Heres a cool lil pic of one of my killas!


----------



## yonam (Apr 16, 2004)

Niiiiiice







awesome pic too


----------



## MR HARLEY (Aug 12, 2003)

what kind of camera is that ?


----------



## Winkyee (Feb 17, 2003)

Sweet Photo


----------



## zygapophysis (Jul 16, 2004)

nice, whats he eating


----------



## Atlanta Braves Baby! (Mar 12, 2003)

It was taking with my Canon dig. camcorder.
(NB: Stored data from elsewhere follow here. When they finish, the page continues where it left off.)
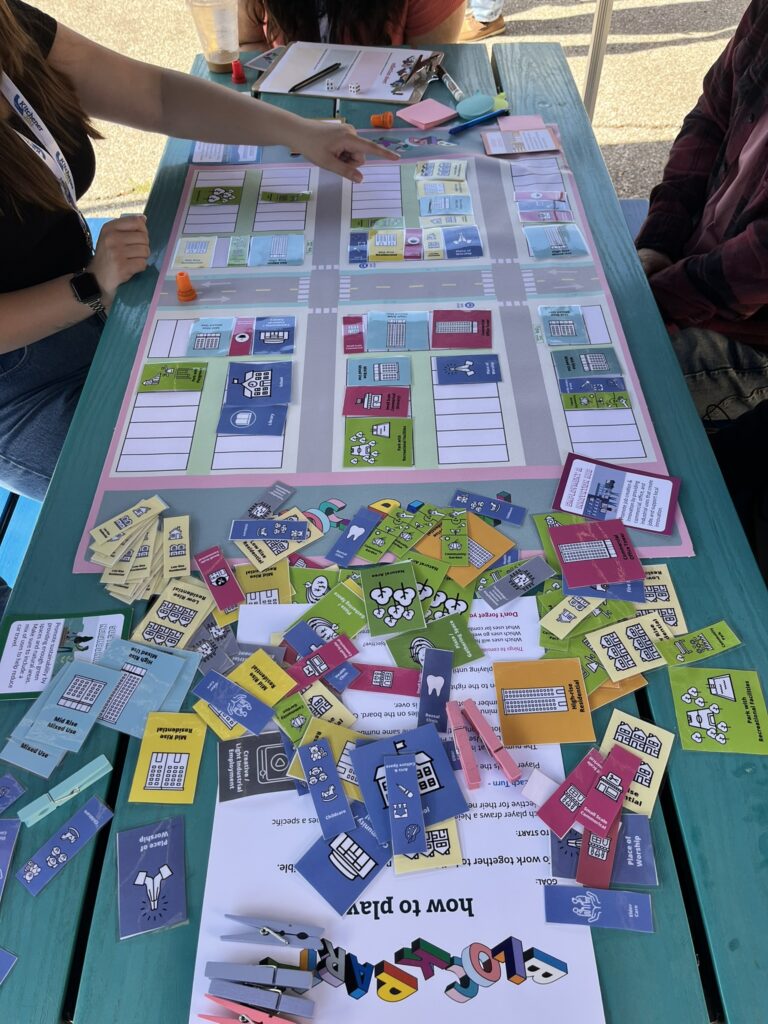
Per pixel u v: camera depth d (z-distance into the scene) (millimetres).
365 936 647
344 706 775
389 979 626
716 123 1617
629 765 732
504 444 1001
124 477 976
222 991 614
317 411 1042
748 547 892
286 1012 611
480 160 1439
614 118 3045
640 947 639
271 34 1854
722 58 1558
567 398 1050
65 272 1349
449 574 874
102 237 1237
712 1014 635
It was a 5" koi that he destroyed with his homies.


----------



## Lonald (Jan 10, 2004)

nice pic


----------



## mantis (May 16, 2003)

great shot









You got my vote in the potm.


----------



## yorkshire (Jul 27, 2004)

I love that photo


----------



## SLANTED (Dec 7, 2003)

Sweet pic Scott. I gotta swing by and check out your killers


----------



## JAC (Jan 19, 2004)

Great picture man







, definatly POTM material.


----------



## Atlanta Braves Baby! (Mar 12, 2003)

SLANTED said:


> Sweet pic Scott. I gotta swing by and check out your killers


 You know your welcome anythime John


----------



## ReDraGon-> (May 24, 2004)

Dammm thats a Sweet as Pic... i see u got urself a KiLLa ReD


----------



## sharpteeth (Feb 14, 2004)

Nice fish!!!! Nice feeding photo!


----------



## Atlanta Braves Baby! (Mar 12, 2003)

ReDraGon-> said:


> Dammm thats a Sweet as Pic... i see u got urself a KiLLa ReD


 Its actually a Cariba


----------



## killerbee (Aug 18, 2004)

nice fish, and good pic


----------



## ReDraGon-> (May 24, 2004)

Atlanta Braves Baby! said:


> ReDraGon-> said:
> 
> 
> > Dammm thats a Sweet as Pic... i see u got urself a KiLLa ReD
> ...


 uhh what color is his anal fin?? ..... ReD and caribes have red Bellies

and just becuz it aint a natt dont mean its not no KiLLa ReD









Too bad tho they lose their color when they mature


----------



## 351winsor (Aug 3, 2004)

NICE


----------



## Genin (Feb 4, 2003)

great shot ABB. if i could only pull off shots like that.


----------



## Serygo (May 17, 2004)

JAC said:


> Great picture man
> 
> 
> 
> ...


 It was in the potm...

Very nice pic ABB!!!!


----------



## ReDraGon-> (May 24, 2004)

and i may add in the Pic u got a Killa not killers..... u only got 1 Killa and 1 Killed goldie


----------



## Red-Belly-Mike (Jun 21, 2004)

POTM Worthy!!! Great







Pic







!!!


----------



## oscarfish (Mar 1, 2004)

nice picture


----------



## thePACK (Jan 3, 2003)

VERY NICE SHOT...nice and clear


----------



## Ries (Mar 20, 2004)

that is a complete beautiful fotograph and a beautiful piranha


----------



## Judazzz (Jan 13, 2003)

Beautiful picture and Cariba, Scott


----------



## Atlanta Braves Baby! (Mar 12, 2003)

Thanks for the compliments guys. Glad you enjoyed my pic


----------